Logging Guide¶
Overview¶
Logging in Free-Range-Zoo enables tracking of environment states, which can be used for both debugging and rendering. This guide outlines how to use the built-in logging functionality, configure logging paths, and interpret logged data.
Logging Setup¶
To enable logging, specify the log_directory
parameter when initializing an environment. This directory will store log files containing state information for each independent environment instance. You can bypass this check by setting override_initialization_check=True
on environment creation.
Example Usage¶
To enable logging, construct an environment and pass the log_directory
parameter:
from free_range_zoo.envs import wildfire_v0
env = wildfire_v0.parallel_env(
other_arguments...,
log_directory="your_path",
)
Logging Directory Structure¶
The specified
log_directory
must not exist before execution. If it does, an error will be thrown to prevent accidental overwrites.The logger will create a directory containing CSV log files named
0.csv
,1.csv
, etc., corresponding to each parallel environment instance.We recommend organizing logs within an
outputs/
folder and naming experiments systematically, e.g.,outputs/wildfire_logs
.
Example Directory Layout¶
outputs/
├── wildfire_logging_test_0/ # Created automatically
│ ├── 0.csv # Log file for environment instance 0
│ ├── 1.csv # Log file for environment instance 1
│ └── ...
Logged Data¶
Each log file contains the state, not the observation, meaning that in noisy environments, logs reflect the actual environment state rather than what agents perceive. Future updates will allow optional logging of observations where relevant.
Logging Function Details¶
The _log_environment
function is responsible for recording environment states. Below is an overview of its operation:
def _log_environment(self, reset: bool = False, extra: pd.DataFrame = None) -> None:
Parameters:¶
reset
(bool): Indicates if the logging occurs due to an environment reset.extra
(pd.DataFrame, optional): Additional data to append to logs.
Behavior:¶
Converts the environment state to a pandas DataFrame.

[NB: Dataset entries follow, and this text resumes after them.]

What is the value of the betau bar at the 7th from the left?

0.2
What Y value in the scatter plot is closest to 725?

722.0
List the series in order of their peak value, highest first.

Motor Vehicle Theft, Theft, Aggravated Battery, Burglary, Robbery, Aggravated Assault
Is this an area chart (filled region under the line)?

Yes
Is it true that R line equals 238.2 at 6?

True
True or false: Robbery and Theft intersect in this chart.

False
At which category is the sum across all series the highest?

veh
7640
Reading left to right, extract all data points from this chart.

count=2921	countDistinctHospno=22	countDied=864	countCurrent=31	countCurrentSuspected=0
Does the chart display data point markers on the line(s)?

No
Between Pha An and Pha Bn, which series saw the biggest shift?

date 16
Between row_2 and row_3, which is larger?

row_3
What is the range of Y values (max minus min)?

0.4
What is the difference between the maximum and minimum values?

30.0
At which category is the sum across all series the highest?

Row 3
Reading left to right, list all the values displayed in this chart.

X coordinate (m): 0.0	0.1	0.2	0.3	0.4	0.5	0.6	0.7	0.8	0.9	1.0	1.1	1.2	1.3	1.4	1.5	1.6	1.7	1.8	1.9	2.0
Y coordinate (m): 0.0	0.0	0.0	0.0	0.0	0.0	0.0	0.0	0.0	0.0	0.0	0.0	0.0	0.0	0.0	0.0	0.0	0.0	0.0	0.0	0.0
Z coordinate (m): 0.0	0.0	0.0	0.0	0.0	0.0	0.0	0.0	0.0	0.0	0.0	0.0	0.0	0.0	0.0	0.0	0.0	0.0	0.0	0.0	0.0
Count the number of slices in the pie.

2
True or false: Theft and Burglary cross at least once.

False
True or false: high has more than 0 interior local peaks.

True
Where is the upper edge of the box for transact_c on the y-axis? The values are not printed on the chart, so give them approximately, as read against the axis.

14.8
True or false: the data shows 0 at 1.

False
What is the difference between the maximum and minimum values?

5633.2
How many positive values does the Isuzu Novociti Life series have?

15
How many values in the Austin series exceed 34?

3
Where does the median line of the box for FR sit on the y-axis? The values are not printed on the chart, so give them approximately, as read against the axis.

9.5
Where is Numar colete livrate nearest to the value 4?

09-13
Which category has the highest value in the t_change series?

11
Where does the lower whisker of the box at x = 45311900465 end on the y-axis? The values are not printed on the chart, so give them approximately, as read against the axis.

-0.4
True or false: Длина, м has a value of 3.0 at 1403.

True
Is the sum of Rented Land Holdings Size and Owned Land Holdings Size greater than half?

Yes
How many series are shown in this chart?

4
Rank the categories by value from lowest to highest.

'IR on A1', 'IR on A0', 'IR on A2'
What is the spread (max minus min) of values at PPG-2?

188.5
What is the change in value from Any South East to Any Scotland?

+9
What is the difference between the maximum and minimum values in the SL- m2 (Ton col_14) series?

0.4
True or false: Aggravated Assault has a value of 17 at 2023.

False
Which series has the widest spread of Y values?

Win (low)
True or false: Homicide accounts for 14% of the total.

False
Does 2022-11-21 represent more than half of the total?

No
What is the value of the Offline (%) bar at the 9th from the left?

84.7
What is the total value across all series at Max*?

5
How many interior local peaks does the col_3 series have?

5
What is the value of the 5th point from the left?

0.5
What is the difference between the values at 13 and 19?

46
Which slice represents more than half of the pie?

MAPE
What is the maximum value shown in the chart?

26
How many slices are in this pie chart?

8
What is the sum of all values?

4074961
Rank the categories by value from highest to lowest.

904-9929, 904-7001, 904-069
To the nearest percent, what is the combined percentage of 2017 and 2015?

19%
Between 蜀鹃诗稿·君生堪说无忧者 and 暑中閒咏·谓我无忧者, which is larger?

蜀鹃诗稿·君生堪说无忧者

On reset, initializes action and reward columns.
Logs agent actions, rewards, mappings, and step count.
Appends additional data if provided.
Saves each parallel environment instance as a separate CSV file.
Alternative Logging with logging.getLogger
¶
Custom logging can be achieved using Python’s built-in logging
module:
import logging
main_logger = logging.getLogger(__name__)
main_logger.info("Custom log message")
This allows logging of custom information at any timestep.
Integration with Rendering¶
The logged data is also used for rendering wildfire simulations. The Wildfire Simulation Renderer
processes these logs to generate visualizations, including interactive and video-based outputs. See rendering.py
files in env/<environment name>/env/utils/
for details.
Notes¶
Ensure that the
log_directory
does not exist before execution.Logs reflect environment states, not agent observations.
Logs are structured for compatibility with the rendering system.